The House energy committee met today to discuss the contents of an audit of the failed nuclear construction project. This audit was conducted by Bechtel Corp., the largest engineering and construction company in the country, and it was released by Santee Cooper only after intense pressure from lawmakers and the governor.
The report, commissioned at Santee Cooper’s urging in 2015 and completed in early 2016, details the extensive mismanagement of the nuclear project. Problems included: the lack of a complete design for the nuclear reactor; poor-to-nonexistent project management; unrealistic project plans and schedules; and that, according to one massively understated conclusion, “The Contract does not appear to be serving the Owners…particularly well.”
The real takeaway, however, is that lawmakers – particularly legislative leaders – evidently did not know at the time that the plant construction was failing. This constitutes a major failure on the part of every level of governmental oversight in place, from the Office of Regulatory Staff (ORS) and the Public Service Commission (PSC) to the General Assembly.
Santee Cooper: The (non-existent) first line of accountability
Santee Cooper – a government agency that acts as a utility – owned 45 percent of the project and holds $4 billion of debt from it. Yet all reports agree that Santee Cooper had entrusted the entire project oversight to its partner SCANA (the parent company of SCE&G). Like every state agency, Santee Cooper must be operated for the benefit of the people of South Carolina. It cannot properly safeguard the public interest – not to mention the interests of ratepayers in all 46 counties who will have to repay that debt – by taking a hands-off approach.
The project started in 2009, but the earliest reported pushback from Santee Cooper wasn’t until 2014. Until the Bechtel report was commissioned in 2015, Santee Cooper’s involvement basically consisted of a series of angry emails – hardly the guardianship of taxpayer interests one would expect from a government agency. Even the audit commissioning came six years into the project’s construction, although there were red flags from the very beginning.
It wasn’t until 2017 – eight years and billions of dollars later – that Santee Cooper decided to abandon the project.
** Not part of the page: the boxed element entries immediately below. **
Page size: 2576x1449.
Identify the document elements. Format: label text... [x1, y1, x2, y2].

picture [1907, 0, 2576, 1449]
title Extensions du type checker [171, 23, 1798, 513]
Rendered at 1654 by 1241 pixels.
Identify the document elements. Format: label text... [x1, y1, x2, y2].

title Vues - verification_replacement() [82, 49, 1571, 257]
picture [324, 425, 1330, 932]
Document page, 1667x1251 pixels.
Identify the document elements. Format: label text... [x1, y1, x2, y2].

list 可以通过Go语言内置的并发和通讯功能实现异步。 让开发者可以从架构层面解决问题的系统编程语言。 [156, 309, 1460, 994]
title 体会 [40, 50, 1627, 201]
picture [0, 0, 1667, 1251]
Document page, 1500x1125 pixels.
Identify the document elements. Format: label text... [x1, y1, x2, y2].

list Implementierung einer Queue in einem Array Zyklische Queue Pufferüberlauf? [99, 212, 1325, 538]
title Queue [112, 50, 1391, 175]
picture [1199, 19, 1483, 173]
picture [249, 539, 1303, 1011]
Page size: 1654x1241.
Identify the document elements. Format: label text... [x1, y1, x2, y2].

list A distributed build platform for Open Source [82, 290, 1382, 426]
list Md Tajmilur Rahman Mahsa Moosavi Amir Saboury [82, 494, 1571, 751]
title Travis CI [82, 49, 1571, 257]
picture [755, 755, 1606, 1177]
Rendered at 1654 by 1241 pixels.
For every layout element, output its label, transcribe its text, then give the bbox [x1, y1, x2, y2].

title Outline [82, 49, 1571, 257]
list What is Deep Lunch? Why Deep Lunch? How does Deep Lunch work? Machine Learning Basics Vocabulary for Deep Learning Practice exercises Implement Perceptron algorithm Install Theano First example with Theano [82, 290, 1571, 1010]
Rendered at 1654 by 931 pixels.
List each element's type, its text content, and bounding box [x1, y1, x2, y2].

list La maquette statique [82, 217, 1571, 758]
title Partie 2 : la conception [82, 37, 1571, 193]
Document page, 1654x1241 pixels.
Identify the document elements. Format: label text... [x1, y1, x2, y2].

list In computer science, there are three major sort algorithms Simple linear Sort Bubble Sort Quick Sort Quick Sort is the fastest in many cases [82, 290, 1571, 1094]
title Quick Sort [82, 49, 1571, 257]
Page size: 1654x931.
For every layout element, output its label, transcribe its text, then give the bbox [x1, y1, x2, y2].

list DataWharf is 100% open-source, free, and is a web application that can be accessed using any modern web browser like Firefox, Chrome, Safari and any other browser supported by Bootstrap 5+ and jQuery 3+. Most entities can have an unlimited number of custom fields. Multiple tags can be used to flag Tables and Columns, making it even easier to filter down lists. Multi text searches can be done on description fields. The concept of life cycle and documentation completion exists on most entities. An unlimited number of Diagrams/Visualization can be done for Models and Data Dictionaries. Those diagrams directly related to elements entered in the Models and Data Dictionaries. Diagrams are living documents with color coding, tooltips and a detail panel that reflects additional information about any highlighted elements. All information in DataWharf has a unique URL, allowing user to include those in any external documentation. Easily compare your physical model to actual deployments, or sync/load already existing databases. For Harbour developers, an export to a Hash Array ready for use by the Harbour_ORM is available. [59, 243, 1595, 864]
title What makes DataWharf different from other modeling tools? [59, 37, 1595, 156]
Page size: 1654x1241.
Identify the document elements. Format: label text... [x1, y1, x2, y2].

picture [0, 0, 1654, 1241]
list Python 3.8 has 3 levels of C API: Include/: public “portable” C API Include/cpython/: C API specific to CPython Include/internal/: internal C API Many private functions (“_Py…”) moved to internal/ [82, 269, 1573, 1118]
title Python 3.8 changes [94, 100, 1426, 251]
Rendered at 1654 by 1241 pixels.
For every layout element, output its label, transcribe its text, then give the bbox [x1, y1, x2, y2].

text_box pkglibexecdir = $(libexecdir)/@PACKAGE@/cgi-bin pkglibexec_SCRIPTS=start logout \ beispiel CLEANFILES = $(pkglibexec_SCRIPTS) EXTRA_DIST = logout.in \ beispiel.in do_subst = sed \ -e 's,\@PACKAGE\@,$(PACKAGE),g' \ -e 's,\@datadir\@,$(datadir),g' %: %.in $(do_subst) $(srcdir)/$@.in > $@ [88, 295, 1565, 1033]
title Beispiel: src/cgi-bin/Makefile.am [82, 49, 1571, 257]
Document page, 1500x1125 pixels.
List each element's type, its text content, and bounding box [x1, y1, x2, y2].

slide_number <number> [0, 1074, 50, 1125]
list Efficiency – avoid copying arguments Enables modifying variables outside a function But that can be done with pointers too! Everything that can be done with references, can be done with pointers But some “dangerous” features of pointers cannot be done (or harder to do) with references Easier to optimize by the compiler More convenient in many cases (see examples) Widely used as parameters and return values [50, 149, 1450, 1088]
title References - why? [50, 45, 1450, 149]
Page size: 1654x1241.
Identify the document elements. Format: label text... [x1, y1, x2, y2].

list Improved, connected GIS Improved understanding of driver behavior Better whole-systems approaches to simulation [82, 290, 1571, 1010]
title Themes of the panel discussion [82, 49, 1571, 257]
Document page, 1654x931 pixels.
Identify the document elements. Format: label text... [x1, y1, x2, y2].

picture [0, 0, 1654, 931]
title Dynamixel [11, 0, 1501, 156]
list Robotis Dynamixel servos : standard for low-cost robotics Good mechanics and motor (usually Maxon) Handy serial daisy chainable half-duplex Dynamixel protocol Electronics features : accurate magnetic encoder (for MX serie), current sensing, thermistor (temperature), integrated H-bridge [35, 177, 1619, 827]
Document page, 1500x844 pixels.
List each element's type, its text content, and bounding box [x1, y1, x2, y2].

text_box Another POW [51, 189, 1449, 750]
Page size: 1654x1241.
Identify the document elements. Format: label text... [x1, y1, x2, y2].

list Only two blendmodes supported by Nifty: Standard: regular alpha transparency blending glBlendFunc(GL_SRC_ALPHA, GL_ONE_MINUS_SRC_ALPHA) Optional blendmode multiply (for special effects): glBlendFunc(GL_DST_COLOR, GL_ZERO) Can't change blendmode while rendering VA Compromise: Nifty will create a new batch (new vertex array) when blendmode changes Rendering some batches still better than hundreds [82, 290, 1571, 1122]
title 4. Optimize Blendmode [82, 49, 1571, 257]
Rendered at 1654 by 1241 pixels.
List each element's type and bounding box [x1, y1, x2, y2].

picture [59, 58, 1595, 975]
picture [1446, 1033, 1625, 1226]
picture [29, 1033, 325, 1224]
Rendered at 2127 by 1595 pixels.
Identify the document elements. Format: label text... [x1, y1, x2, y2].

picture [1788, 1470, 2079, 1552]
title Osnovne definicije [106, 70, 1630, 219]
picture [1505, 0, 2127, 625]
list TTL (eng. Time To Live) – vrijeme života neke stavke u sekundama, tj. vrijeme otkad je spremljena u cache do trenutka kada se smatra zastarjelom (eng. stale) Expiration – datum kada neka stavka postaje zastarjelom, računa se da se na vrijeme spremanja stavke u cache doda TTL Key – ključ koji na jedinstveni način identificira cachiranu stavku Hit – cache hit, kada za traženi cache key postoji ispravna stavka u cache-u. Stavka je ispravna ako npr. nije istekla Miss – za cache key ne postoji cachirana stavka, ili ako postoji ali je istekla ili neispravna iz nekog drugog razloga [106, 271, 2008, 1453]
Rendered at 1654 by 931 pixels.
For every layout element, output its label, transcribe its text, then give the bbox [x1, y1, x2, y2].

ORS and PSC: Approval without question?
The Base Load Review Act (BLRA) limited PSC’s ability to disapprove the rate hikes by design. However, state law gives the ORS the responsibility to conduct “inspections, audits, and examinations of public utilities regarding matters within the jurisdiction of the commission” when it is in the public interest, and/or requested by the PSC.
Constantly amended schedules, unfinished designs and cost overruns should have been more than sufficient grounds for either the PSC or the ORS to trigger a state regulatory audit long before 2015.
Legislative oversight of state regulatory agencies
The Public Utilities Review Committee (PURC) not only nominates the PSC but oversees its performance. State law requires the PURC to conduct annual performance reviews of both PSC members and the executive director of the ORS.
The PURC is comprised of six lawmakers and two members of the general public, which are selected by two legislative leaders – the House speaker and Senate judiciary chairman. State law requires the PURC to conduct annual performance reviews for PSC members individually and for the PSC as a whole, and those reviews must be submitted to the General Assembly.
However, state law also requires PURC to evaluate the PSC’s actions “to the end that the members of the General Assembly may better judge whether these actions serve the best interest of the citizens of South Carolina, both individual and corporate.” The law goes on to state that the PURC must “undertake such additional studies or evaluations as the review committee considers necessary.”
Clearly, any mismanagement issues on the scale of the V.C. Summers disaster should have surfaced during the PURC’s oversight of the PSC and the ORS, and the conditions that should have triggered an ORS audit could also have motivated PURC to investigate further into the project themselves.
The Speaker of the House and the Senate Judiciary Committee Chairman, as the two legislative leaders at the top of the regulatory accountability structure, are ultimately accountable for the fact that the state was blindsided by the contents of the Bechtel report – to the cost of the ratepayers all over South Carolina.
Will the Bechtel report change anything?
Whether or not the Bechtel report will prevent SCANA from recouping further costs from ratepayers is uncertain and will almost certainly be determined in the courts. However, it is not a simple question.
The BLRA states that when a plant is abandoned, the costs are recoverable if the utility can prove that the decision to abandon the plant was prudent and that, based on information available at the time, the costs incurred were not imprudent – a term not defined anywhere in the statute. This makes it very difficult to prevent the off-loading of construction costs onto the ratepayers by design, as that provision ensured that plant construction was a much safer bet for creditors.
The primary lesson of the Bechtel report is that the information it contains and the legislative response is unquestionable evidence of a massive failure on the part of state government. Lawmakers are accountable both for the legislation that led to the current energy crisis, and for the entire approval and oversight process. The true solution is to dissolve their power monopoly over the energy industry.